What the world needs now is love, sweet love, so goes the song. The world also needs Stoicism, meant not as the character-building prototype of the rugged Victorian imperialist (sword in one hand, dove in the other, pen between the toes, and pipe contemplatively in the mouth). Rather, the stoicism that emanated from ancient Athens and Rome was one that understood its demoted place in the natural order. We face a twenty-first century reckoning because we took stoicism to mean putting up with any old shit that life throws at us. Overwhelmingly, that shit was of our own making because we got way, way ahead of ourselves, thinking that two thousand years of Christianity and Islam had transformed each of us into little gods and sinners to be forgiven through atonement and religious devotion. So it was okay to break the ancient covenant with the natural order and go forth and multiply exponentially while scorching the Earth to conquer all before us because it was sanctioned first by the scriptures, and secondly by the arrogance bestowed on us by virtue of having reached a state of civilisation that was deemed far removed from lowly animals (this civilisation, it should be post-scripted, built its sandcastle empire not always on virtue alone).
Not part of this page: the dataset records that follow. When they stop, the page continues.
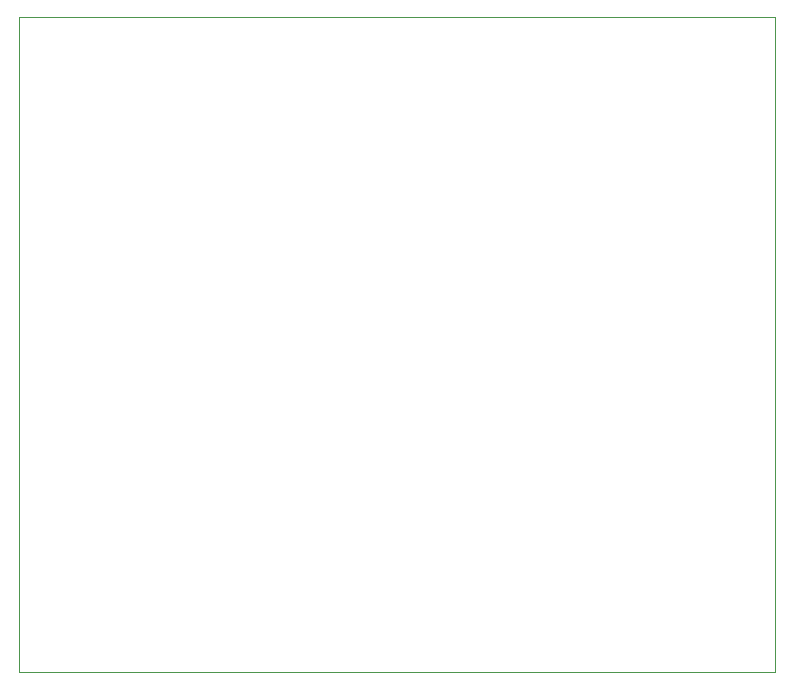
<source format=gbr>
G04 #@! TF.GenerationSoftware,KiCad,Pcbnew,5.1.5-52549c5~84~ubuntu18.04.1*
G04 #@! TF.CreationDate,2020-04-09T18:32:52-04:00*
G04 #@! TF.ProjectId,dacarduino,64616361-7264-4756-996e-6f2e6b696361,rev?*
G04 #@! TF.SameCoordinates,Original*
G04 #@! TF.FileFunction,Profile,NP*
%FSLAX46Y46*%
G04 Gerber Fmt 4.6, Leading zero omitted, Abs format (unit mm)*
G04 Created by KiCad (PCBNEW 5.1.5-52549c5~84~ubuntu18.04.1) date 2020-04-09 18:32:52*
%MOMM*%
%LPD*%
G04 APERTURE LIST*
%ADD10C,0.050000*%
G04 APERTURE END LIST*
D10*
X189000000Y-148500000D02*
X125000000Y-148500000D01*
X125000000Y-148500000D02*
X125000000Y-93000000D01*
X189000000Y-93000000D02*
X189000000Y-148500000D01*
X125000000Y-93000000D02*
X189000000Y-93000000D01*
M02*

</source>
In an age of uncertainty, rocked by the unvoiced realisation that there are too many of us vying for limited resources in a world wrecked in the search for these valuables, what needs resurrecting from the ashes of a self-deceptive human race is the idea that there are greater forces out there writing the book of life. That we are not gods but men and women who are fallible may seem self-evident, but any visitor from Andromeda would think we had promoted ourselves to that elevated rank. Every one of us might be just a mote of dust in the wind, but life affords us one chance to show our mettle: that if each of us face our remaining days in the pursuit of justice and courage and wisdom and self-restraint we shall once again feel humbled by the enormity of all that surrounds us. While no one gets out here alive, use this present lockdown to fashion your own system of practical ethics. As well as dying with a smile on your face, you might just make a small difference to your own and to the innumerable small lives that together construct the rich tapestry of everything we see and, more importantly, everything we don’t.

Everybody has an answer, but few a philosophy. Everyone wants a life, but not everyone holds the ethical guidebook to embark upon one worth living. Millions likes posting big pictures on Instagram, but how many consider the bigger picture and their own role as but one pixel within it? Why go in search of happiness as if it be a commodity to be acquired when, with the right tools at your disposal, you may reach inside and find it there? Thousands are dying out there (of malaria more than of Covid-19). So why stay at home wondering how you’re going to avoid it when you can stay at home and work out a formula for how to pursue a good life befitting of an equally good death.